A further domestic driving force for GHD is Chile’s pursuit of influence and leadership in the region. In achieving foreign policy goals, diplomatic efforts surrounding health are often understood in terms of the exercise of ‘soft power’ [41]. While hard power rests on the use of threats and violence, soft power seeks to obtain policy outcomes through leadership and cultural attraction without use of threats or sanctions. One soft power initiative is the 2008 Regional Ministerial Conference for the Eradication of Child Malnutrition in Latin America and the Caribbean, hosted by the Chilean Government, under the auspices of the first Bachelet Administration (2006–2010). The conference report has a strong focus on SSC and triangular cooperation (involving multiple partnering countries) and best practice sharing among countries of the region [42]. A related domestic driver for GHD is Chile’s search for improved relations with its neighbours (Argentina, Peru and Bolivia), a relationship that has been historically strained by border disputes. Chile’s bilateral relations with neighbouring Argentina, for example, has been peaceful and mutually beneficial since the signing of the Vatican mediated Peace Treaty of 1984, with both countries enjoying a sustained period of cooperation and integration in economic and social areas of common interest, including through health collaborations [43].

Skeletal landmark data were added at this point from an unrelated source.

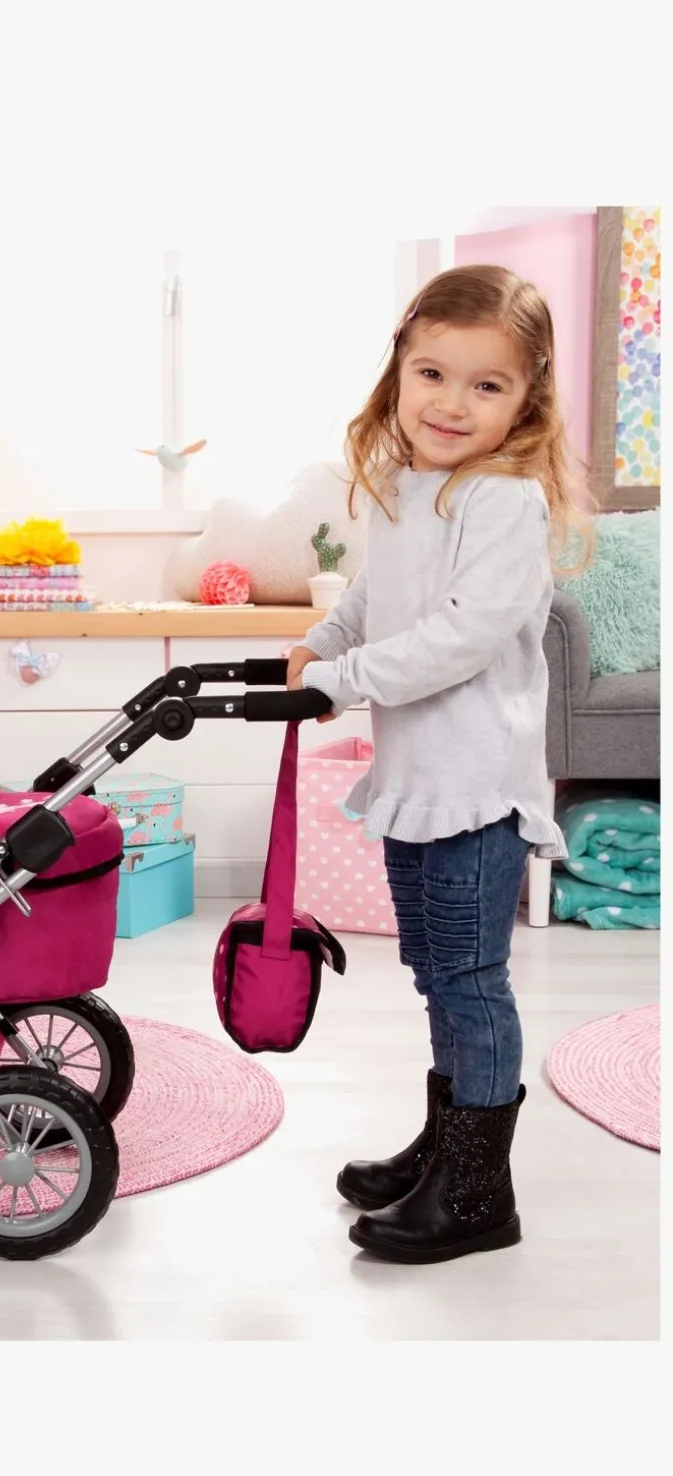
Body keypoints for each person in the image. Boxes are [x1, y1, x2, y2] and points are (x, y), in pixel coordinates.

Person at [288, 264, 593, 1265]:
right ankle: (444, 1143)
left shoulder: (502, 502)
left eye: (485, 384)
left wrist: (342, 680)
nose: (451, 403)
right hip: (416, 782)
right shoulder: (403, 484)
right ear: (400, 370)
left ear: (525, 399)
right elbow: (374, 596)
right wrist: (323, 639)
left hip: (474, 788)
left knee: (469, 979)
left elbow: (461, 635)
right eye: (432, 373)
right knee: (434, 972)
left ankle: (476, 1191)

A more theoretical and less descriptive analysis goes further and suggests that the evolution of international cooperation in the Southern Cone region that began in the mid-1970s was informed primarily by the national security doctrine and, subsequently, by moderate constructivist approaches [44]. The latter approaches began receiving more attention as a way to address regional challenges, and is reflected in the use of concepts such as security communities, relational autonomy, and human security [45] that facilitated cooperation and integration of economic and social initiatives [22]. Chile is also frequently described as an actual or potential technical reference point for other countries of the Region, using its prestigious position in its international relations engagement [9, 12, 42]. Examples include presenting Chileans as ‘experts on public health events of International relevance…’ [8]; portraying Chile as having ‘…more solid institutional credibility’ than some of its neighbours; and that Chile can best ‘manage triangular cooperation… with the aim of teaching public management learned from other OECD (Organisation for Economic Co-operation and Development) members…’ [23]. These examples suggest that GHD activities present an opportunity for Chile to exert regional influence though its use of soft power.